• [Exercise brief] Can you carry on the case report below on infectious myelitis after bariatric surgery, picking up right after its last sentence?

• [Exercise text]
/---

- Case report
- Open Access
- Open Peer Review
This article has Open Peer Review reports available.
Extensive infectious myelitis post bariatric surgery
© Haddad et al.; licensee BioMed Central. 2015
Received: 14 August 2014
Accepted: 13 March 2015
Published: 14 April 2015
Inflammatory myelopathy is an inflammatory neurological disorder of the spinal cord (myelopathy). It occurs in 1 (severe) to 8 (mild) cases/million per year. It is often referred to in the literature as “transverse myelitis” or “acute transverse myelitis”. Myelopathy and by extension myelitis, can present as pyramidal (motor), sensory, and/or autonomic dysfunction to varying degrees. Symptoms typically develop over hours to days and worsen over days to weeks. Sensory symptoms usually present as paresthesia ascending from the feet with or without back pain at or near the level of the myelitis. A cervical level focal myelitis can present as sensory symptoms restricted to the feet without ascending extension. Motor symptoms often include weakness that preferentially affects the flexors of the legs and the extensors of the arms (pyramidal distribution of weakness) and can include sphincter dysfunction.
This is the case of a 55 years old female patient who develops sudden onset abdominal abscess one year after bariatric surgery that was complicated by an extensive infectious myelitis and cerebral abscesses without any cerebral symptoms. She received adequate antibiotherapy treatment with good evolution.
This case is among the first in the medical literature that has occurred one year after bariatric surgery complicated by an abdominal and cerebral abscesses, and extensive infectious myelitis.
We discussed all types of myelitis including, the autoimmune and the infectious origin. We showed the progressive evolution by showing MRI sequences. We emphasized about the importance of rapid initiation of the antibiotherapy as well as adding glucocorticoids.
Inflammatory myelopathy is an inflammatory neurological disorder of the spinal cord (myelopathy) . It occurs in 1 (severe) to 8 (mild) cases/million per year. It is often referred to in the literature as “transverse myelitis”or “acute transverse myelitis”. Myelopathy and by extension myelitis, can present as pyramidal (motor), sensory, and/or autonomic dysfunction to varying degrees. Symptoms typically develop over hours to days and worsen over days to weeks. Sensory symptoms usually present as paresthesia ascending from the feet with or without back pain at or near the level of the myelitis. A cervical level focal myelitis can present as sensory symptoms restricted to the feet without ascending extension. Motor symptoms often include weakness that preferentially affects the flexors of the legs and the extensors of the arms (pyramidal distribution of weakness) and can include sphincter dysfunction (Timothy W. ).

\---

• [Supplied data]

/---

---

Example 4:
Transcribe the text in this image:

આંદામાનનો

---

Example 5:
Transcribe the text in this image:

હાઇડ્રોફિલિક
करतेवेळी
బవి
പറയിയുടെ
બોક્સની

\---

• [Result]
This is a case of a 50 years old female patient who is known to be hypertensive, dyslipidemic, obese (BMI: 31.88-Height: 168 cm Weight: 90 kg), and operated of sleeve gastrectomy in 2012.
On the morning of 13/02/2013, the patient noted a near syncope episode. She was transferred to the emergency department for a fever of 39.2°C, a microcytic anemia (Hb: 7 g/dl) with elevated inflammatory markers CRP 239 mg/l and ESR 90 mm and admitted for care and investigation.
Her physical exam showed lower limbs weakness at 4/5 proximally and distally (possible movement against gravity with moderate resistance). She was put on IV meropenem after blood and urine cultures were taken. The gram color was negative so were the cultures after 48 hours.
On the following morning she started complaining of paraparesia. Her physical examination showed a motor deficit of the lower limbs at 1/5 (visible contraction without any movement) with total anesthesia in all modalities (proprioceptive and thermo-algic). A D6 level was also noted.
IV heparin was added to her medications.
In front of these findings a lumbar puncture was performed revealing 430 WBC (92% neutrophils, 7% lymphocytes, and 1% mesothelial cells) 10 RBC with hypoglycorachia and hyperproteinorachia in favor of an inflammatory liquid with polymorphic predominance of polynucleated elements. The objective of this technique was to try to isolate a bacterium. The CSF culture returned sterile and PCR BK was negative.
An electromyogram was normal.
After this result vancomycin was added to the treatment regimen.
Clinical presentation, physical examination, and history are important diagnostic tools in assessing an acute myelopathy as the pattern of functional loss can help to determine the location of the lesion. When an acute myelopathy is suspected, a thorough neurological evaluation will help determine the region of the spinal cord affected and then the next diagnostic step is to evaluate for a compressive or structural etiology (Timothy W. ).
Magnetic resonance imaging (MRI) of the complete spinal axis is mandatory in any patient with myelopathic features to exclude structural lesions, particularly those amenable to emergent neurosurgical intervention .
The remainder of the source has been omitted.